Le directeur artistique du Théâtre du Bic, Eudore Belzile, rappelle que son théâtre est le seul à ne pas faire relâche pendant l'été. Ce qui veut dire qu'au Bic, le mandat ne change pas au retour des beaux jours pour plaire à une clientèle estivale qui s'attend à rire gras et voir jouer des «vedettes».

Belzile, qui signe la mise en scène de Pierre-Luc à Isaac à Jos, se montre d'ailleurs très heureux de proposer cette année un texte d'un auteur de la région. «La moitié du Québec ne se voit pratiquement jamais représentée sur la scène et dans les grands médias. On entend plus souvent parler d'Hérouxville. C'est important d'amener cette parole-là, à travers des personnages qui ne font pas la morale. Beaucoup de jeunes viennent voir la pièce et enclenchent ensuite la discussion.
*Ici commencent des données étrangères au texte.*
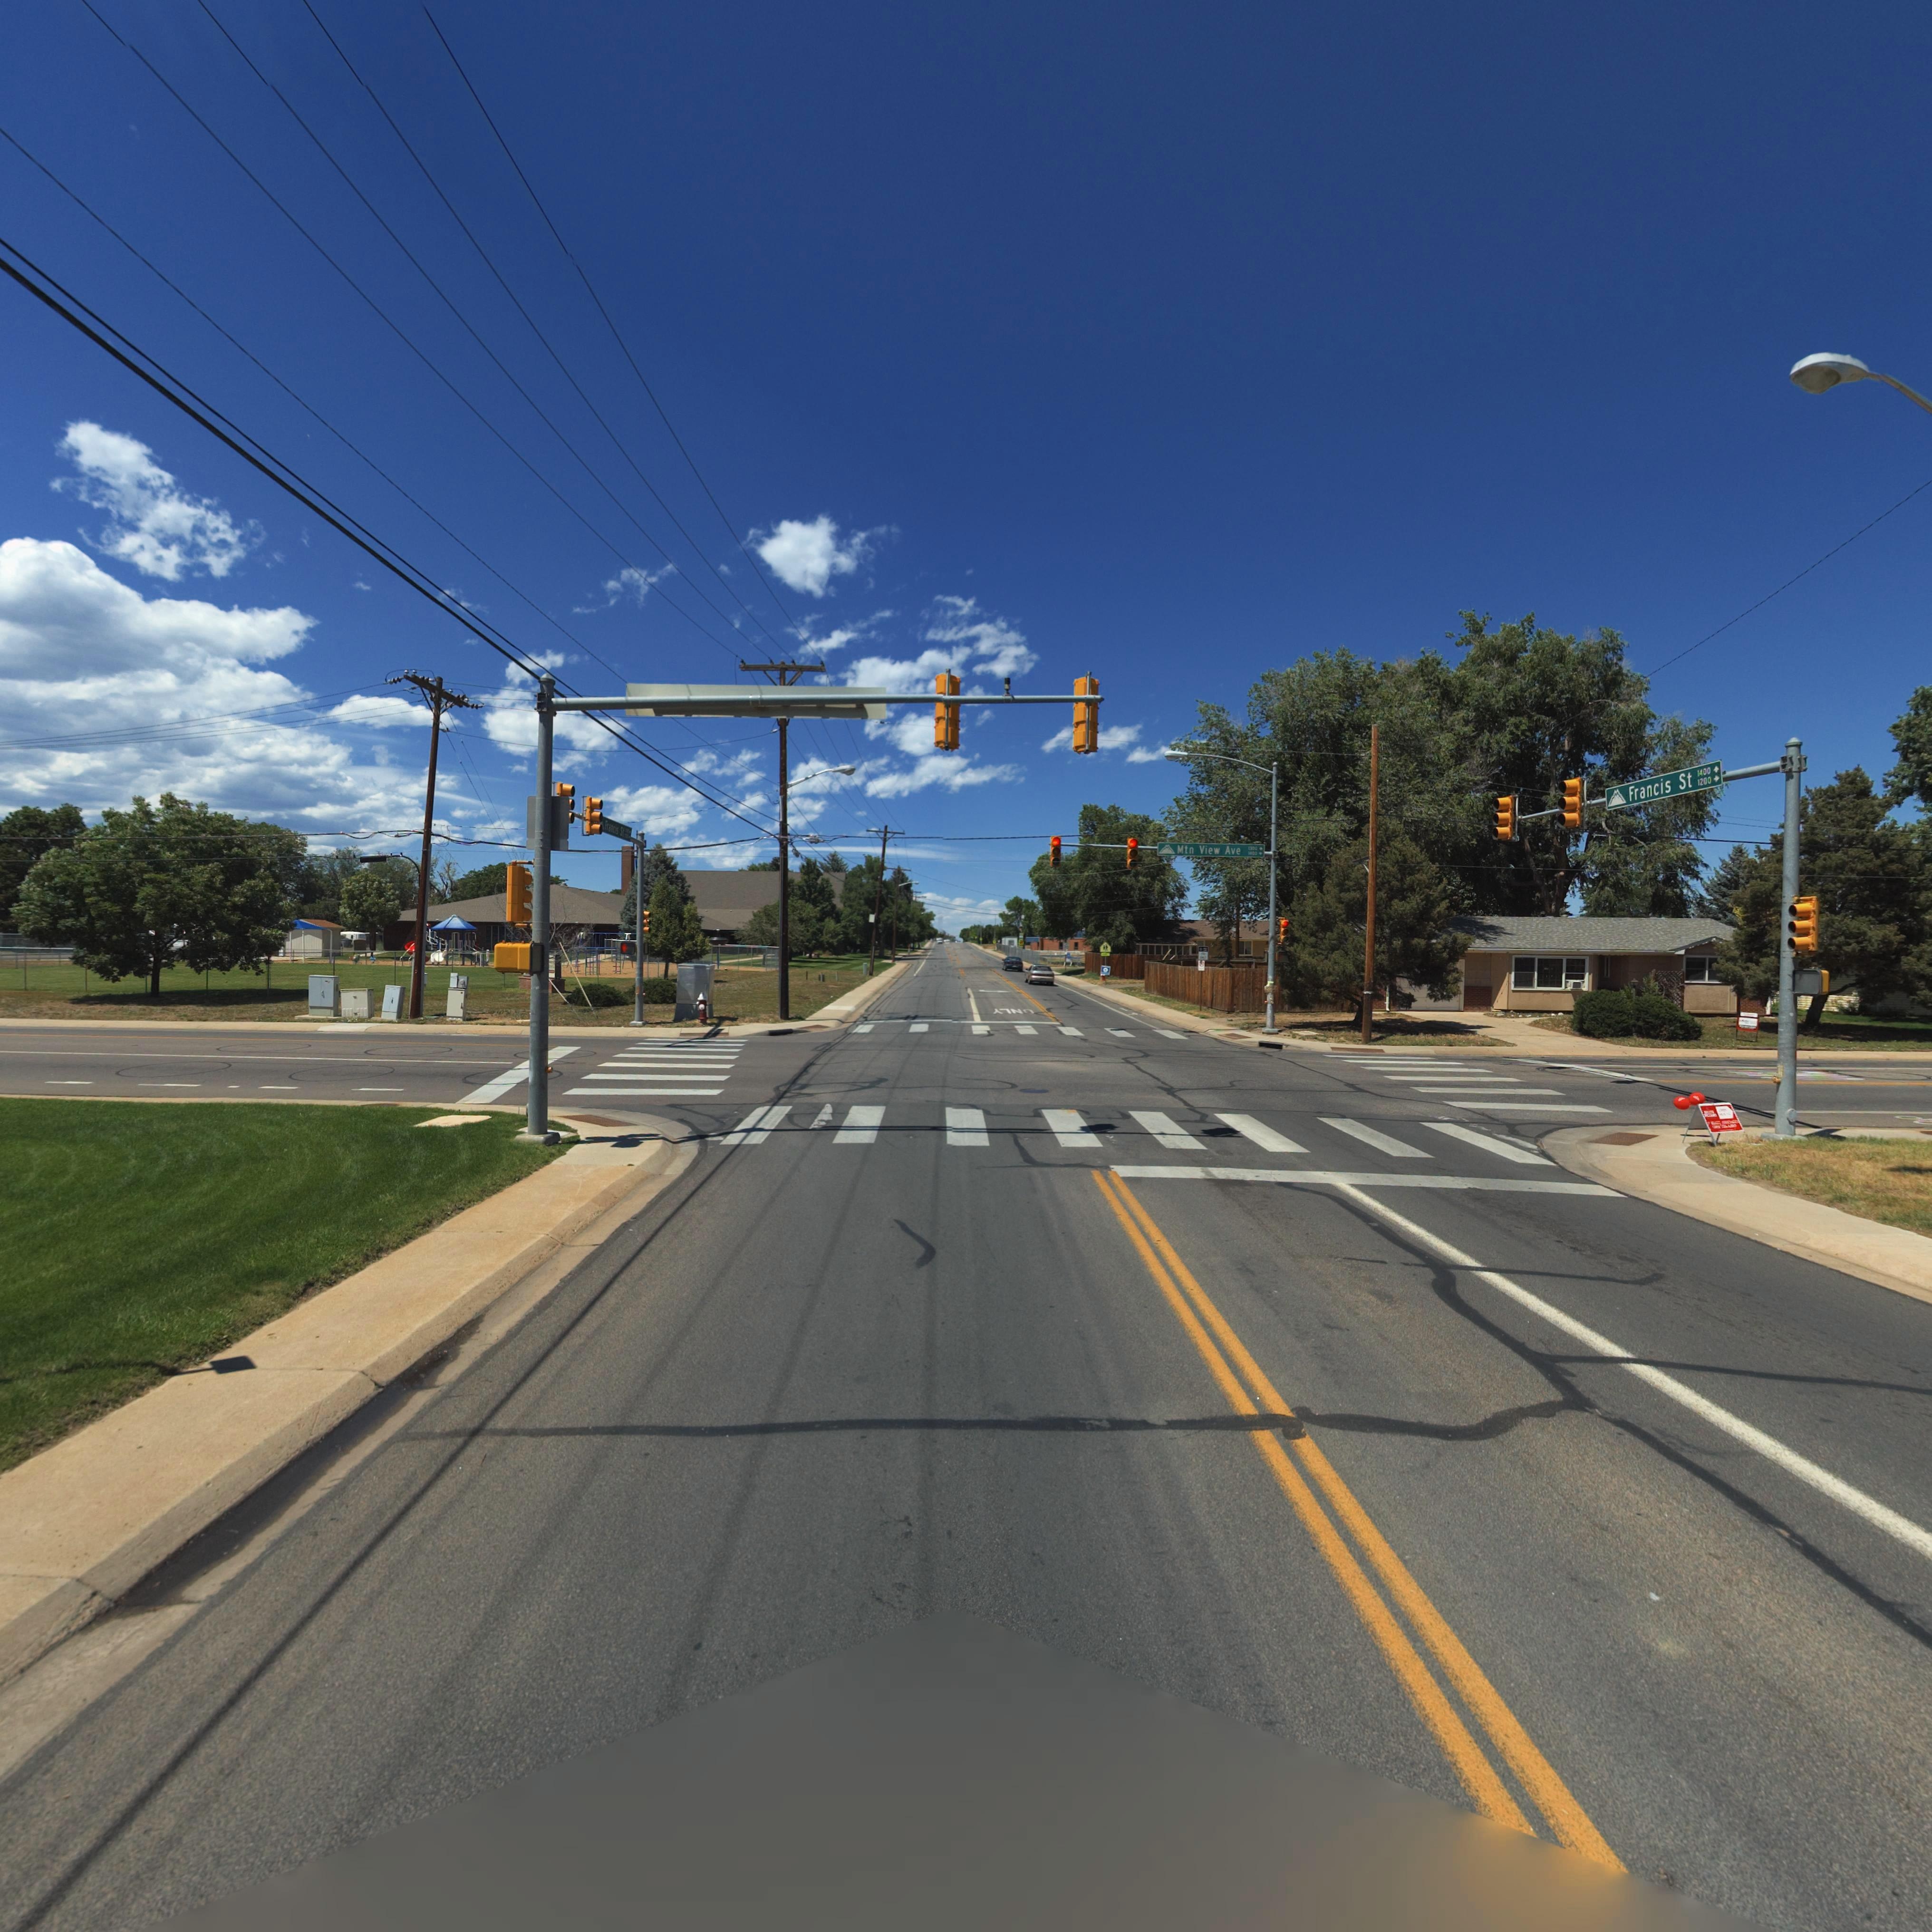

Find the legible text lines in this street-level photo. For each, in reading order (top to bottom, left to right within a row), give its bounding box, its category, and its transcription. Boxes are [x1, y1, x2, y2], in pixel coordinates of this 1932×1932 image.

[1697, 766, 1710, 777] StreetNumberRange: 1400
[1697, 774, 1720, 786] StreetNumberRange: 1200 ->
[1628, 771, 1693, 802] StreetName: Francis St
[604, 820, 624, 837] StreetName: Francis St
[1177, 844, 1241, 855] StreetName: Mts View Ave
[1248, 846, 1257, 850] StreetNumberRange: **00
[1248, 850, 1263, 855] StreetNumberRange: 1400 ->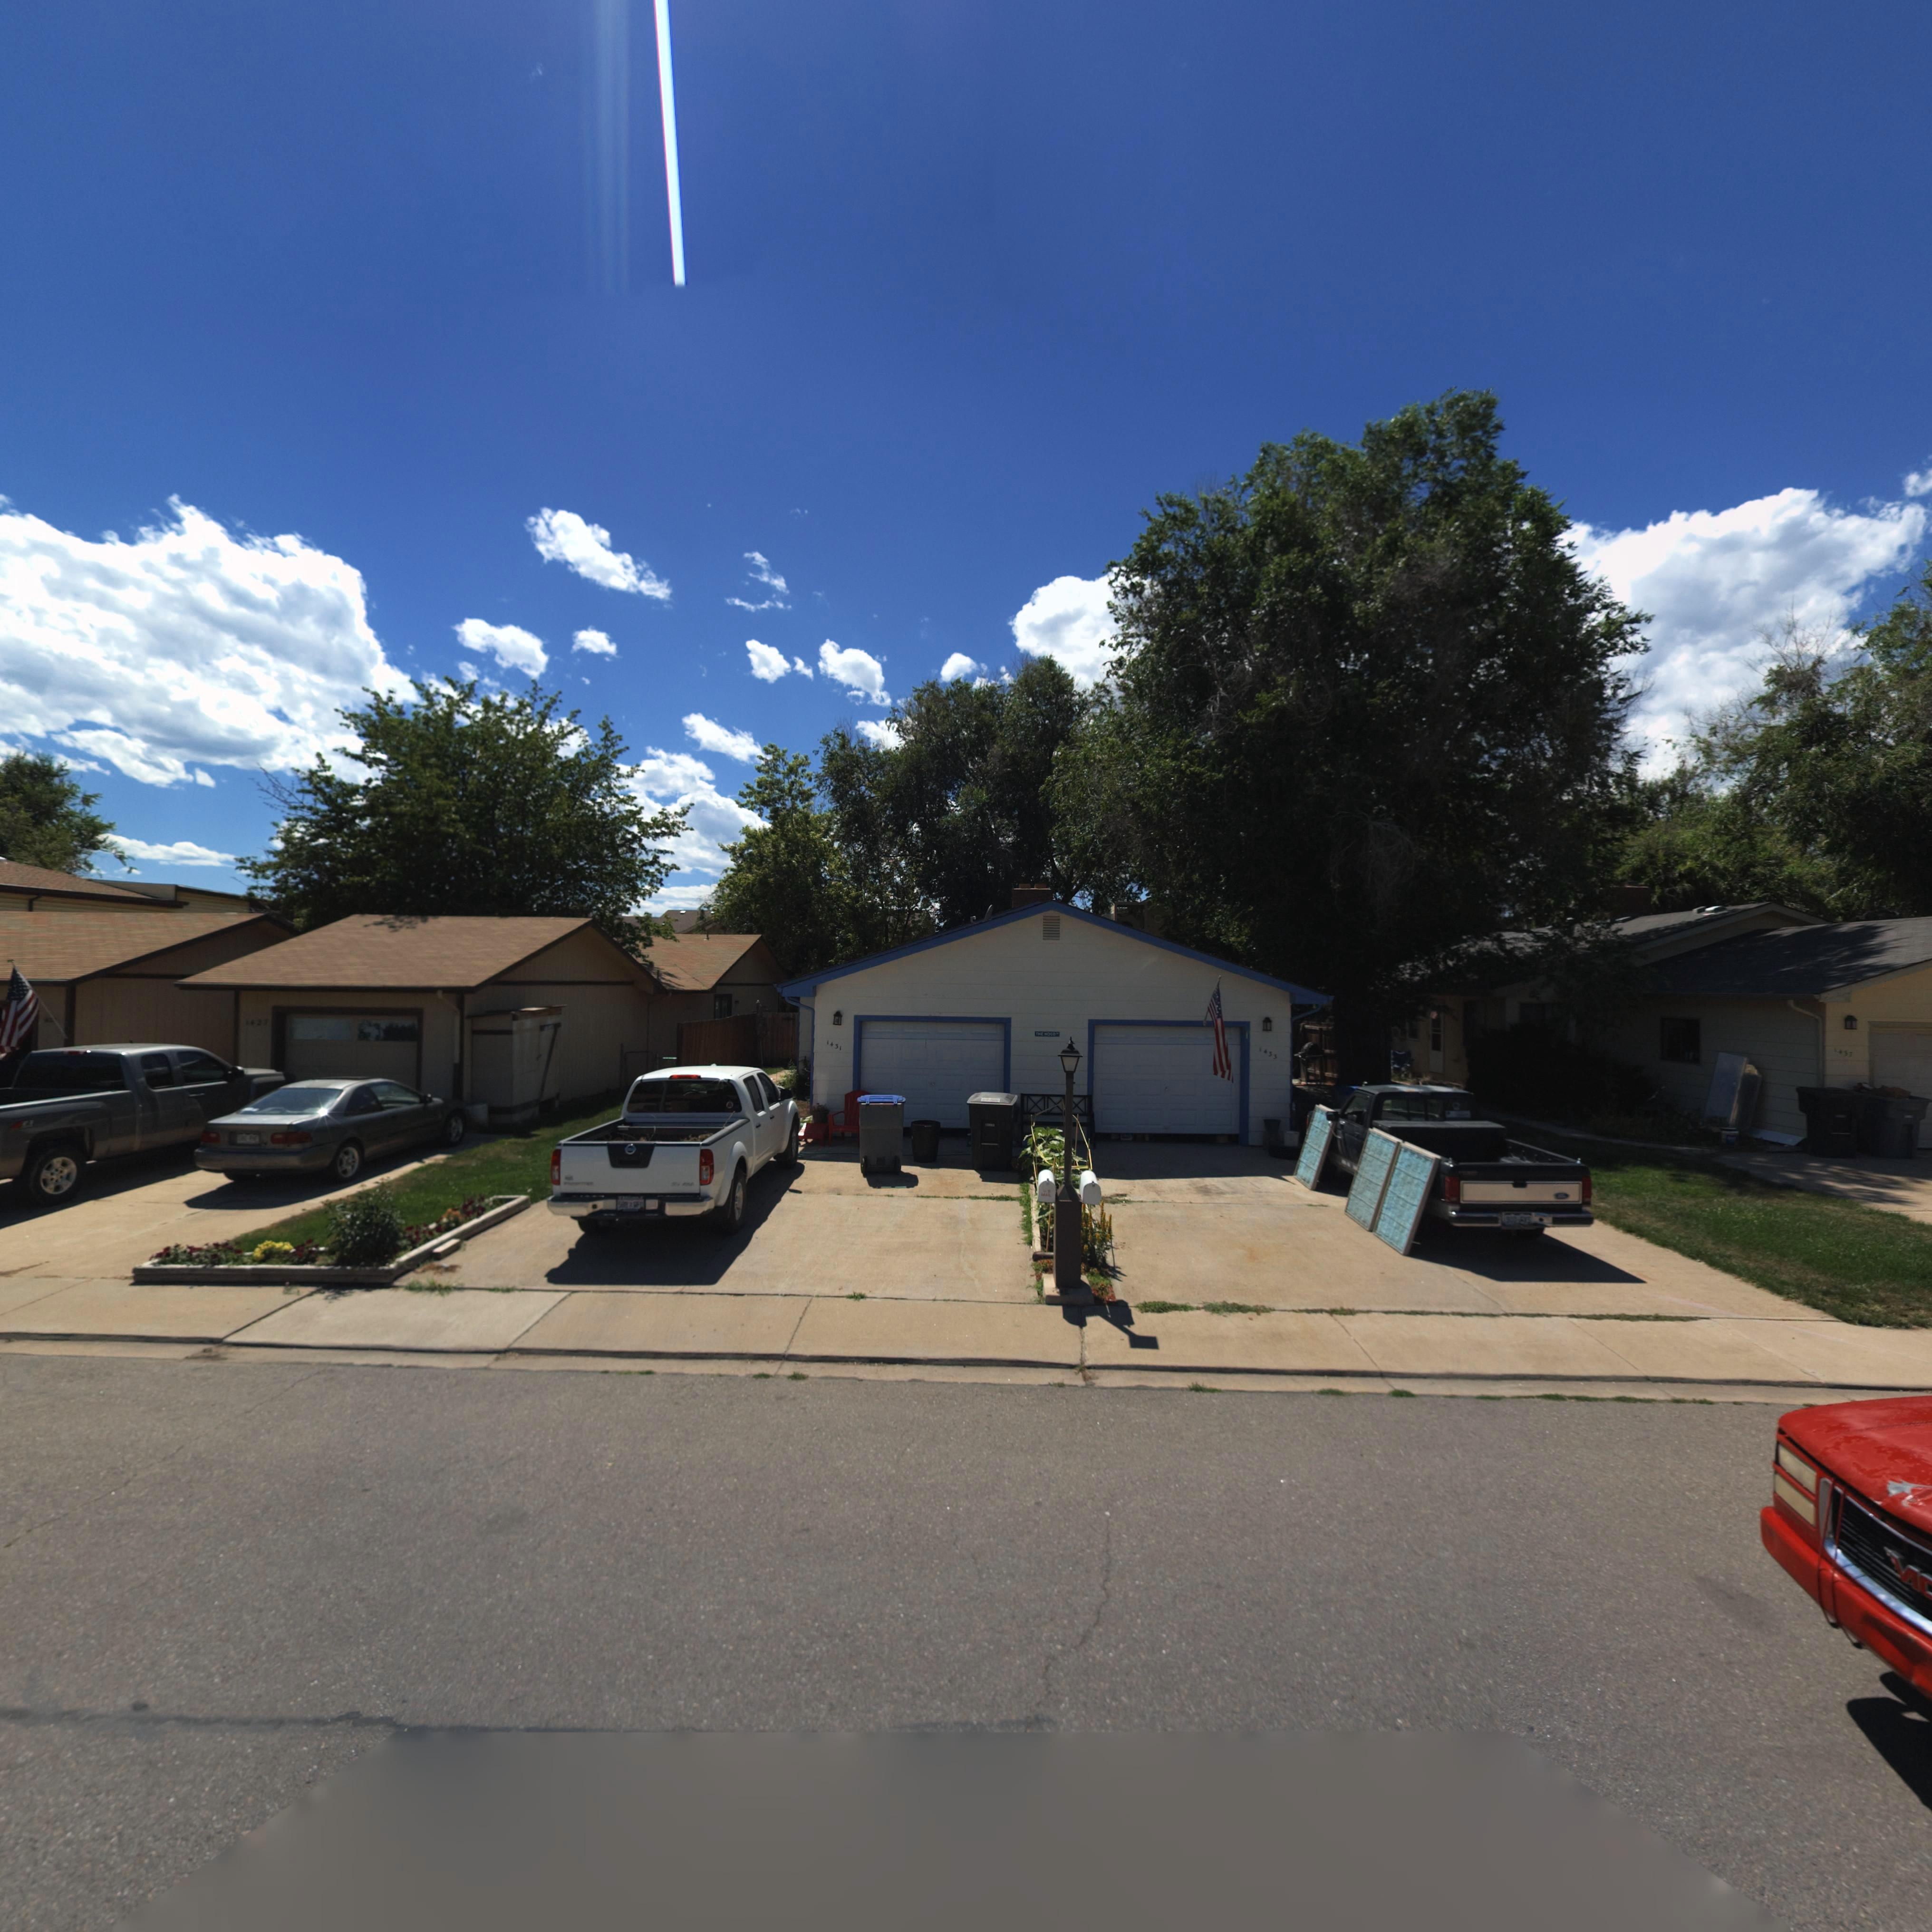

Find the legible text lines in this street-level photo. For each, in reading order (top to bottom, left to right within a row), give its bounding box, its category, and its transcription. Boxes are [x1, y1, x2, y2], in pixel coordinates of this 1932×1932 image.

[244, 1018, 268, 1026] StreetNumber: 142*
[826, 1039, 841, 1051] StreetNumber: 1431
[1259, 1046, 1276, 1060] StreetNumber: 1433
[1834, 1047, 1853, 1058] StreetNumber: 1***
Ça leur parle beaucoup, parce qu'ils sont à un âge où ils doivent faire des choix.»

Cédric Landry, lui, n'a pas de projet de quitter la mer pour le béton. Sa pièce Recherchés passera prochainement par Caraquet. À Rimouski, il continue de vivre du théâtre avec les bourses et en donnant des ateliers en parascolaire, en travaillant au programme de technique policière de Rimouski, en jouant et en écrivant. Il a également signé la mise en scène du spectacle de Boucar Diouf, D'Hiver Cité.

«Quand t'es acteur à Montréal, tu peux passer des auditions pour des pubs, des courts métrages. Tandis qu'ici, personne ne t'appelle, il n'y a pas d'agent. Par contre, si t'as l'esprit entreprenant, tu peux aller chercher de l'argent. Le Conseil des arts va t'aider.»

Quant à nous, spectateurs urbains, souhaitons que le théâtre de Cédric Landry remonte bientôt le fleuve jusqu'à Montréal.

Pierre-Luc à Isaac à Jos, de Cédric Landry, dans une mise en scène d'Eudore Belzile, jusqu'au 16 août au Théâtre du Bic.